Fischen - und da war noch was
NEU IM KINO / DAS LEBEN AN DER ANGEL
17/06/11 Muss das Leben alter Menschen eine Sackgasse sein, die vor einem Kneipentresen, einer Angel oder einer Kuchentheke endet? Pascal Rabaté sagt dazu eindeutig nein.
Von Michael Russ
Der pensionierte Landschaftsgärtner Emile (Daniel Prévost) ist seit sieben Jahren Witwer und genauso lange geht er mit Edmond (Phillipe Nahon) angeln. Durch Zufall erfährt er, dass Edmond nicht nur nach Fischen angelt, sondern auch nach Frauen. Emile ist gekränkt, weil Edmond das vor ihm geheim gehalten hat. Der versucht ihn zu versöhnen, indem er ihm ausführlich von seinen Liebesabenteuern erzählt.
Für Emile, dessen Frau nach langer schwerer Krankheit gestorben war, war eine neue Beziehung bisher kein Thema. Edmonds Erzählungen und vor allem dessen aus dem Playboy abgemalten Bilder nackter Frauen führen eine Umschwung herbei. Emile sieht plötzlich alle Frauen nackt vor sich. Als Edmond unerwartet stirbt, lernt Emile beim Begräbnis dessen Freundin Lucie (Bulle Ogier) kennen. Die Beiden kommen sich schnell näher. Beim ersten Besuch in Lucies Wohnung, als das erste sexuelle Erlebnis seit vielen Jahren nahe scheint, überfällt ihn die Panik und Emile flieht.
Am nächsten Tag schwingt sich Emile in sein Mopedauto, um eine mehrtägige Reise in das Dorf seiner Kindheit anzutreten. Diese Reise bringt einige Überraschungen und einen totalen Neubeginn.
Daniel Prévost überzeugt als Emile, die Wandlung vom perspektivenlosen Rentner zum Mann, der für alles Neue bereit ist, zeigt sich in Haltung und Mimik, die die persönliche Entwicklung genau nachzeichnen. Auch alle anderen kleinen und großen Rollen sind ausgezeichnet besetzt, egal ob alte Saufkumpane oder junge Neohippies.

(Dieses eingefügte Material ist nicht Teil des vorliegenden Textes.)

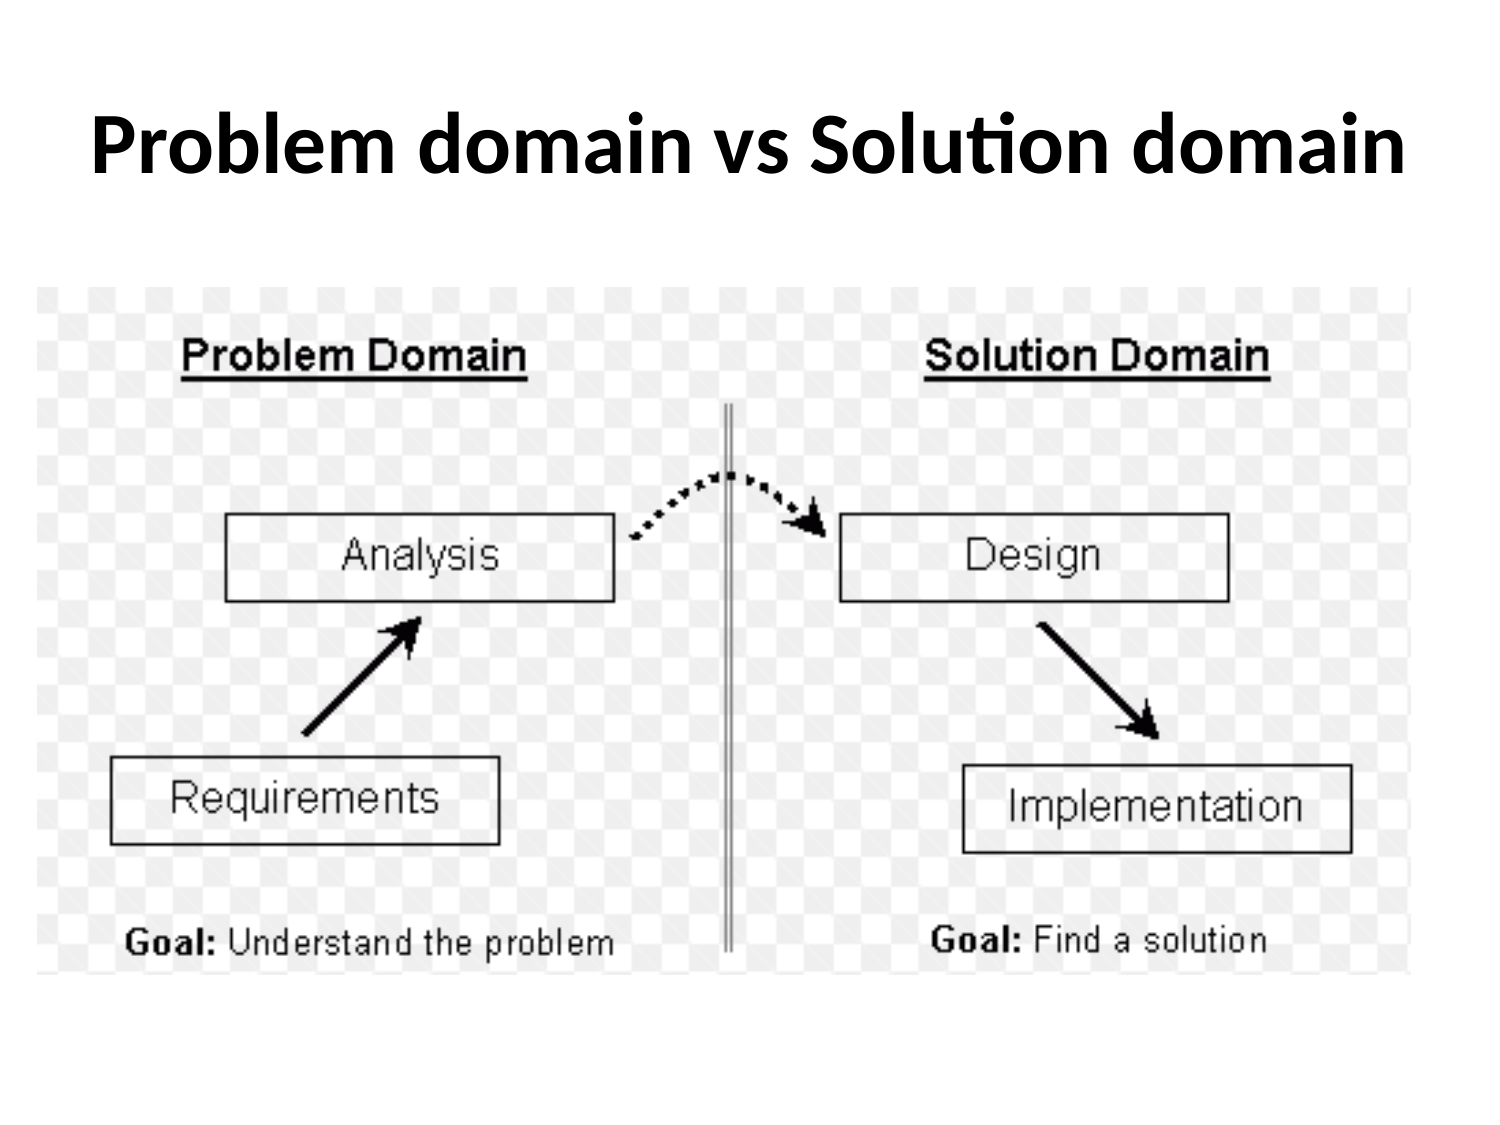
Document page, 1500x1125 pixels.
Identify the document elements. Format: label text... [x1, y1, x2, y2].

title Problem domain vs Solution domain [75, 45, 1425, 233]
picture [37, 287, 1411, 976]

Bisher hat Pascal Rabaté mit preisgekrönten Comicromanen von sich Reden gemacht. Einen davon hat er zur Grundlage für seinen ersten Spielfilm gemacht und zeigt damit, dass er überzeugend mit schwierigen Themen umgehen kann. „Das Leben an der Angel“ fußt auf dem Comicroman „Les petits ruisseaux“. Die Botschaft: Sexualität, neue Erfahrungen und Spaß muss es auch für alte Menschen geben. Ein Joint statt des Rotweins muss nicht sein, kann aber zu ganz neuen Perspektiven führen. Unpeinlich, einfühlsam und humorvoll setzt sich der Film mit Themen auseinander, die teilweise immer noch Tabus unterliegen. Das „Leben an der Angel“ ist Rabatés erster Spielfilm und hoffentlich nicht sein letzter.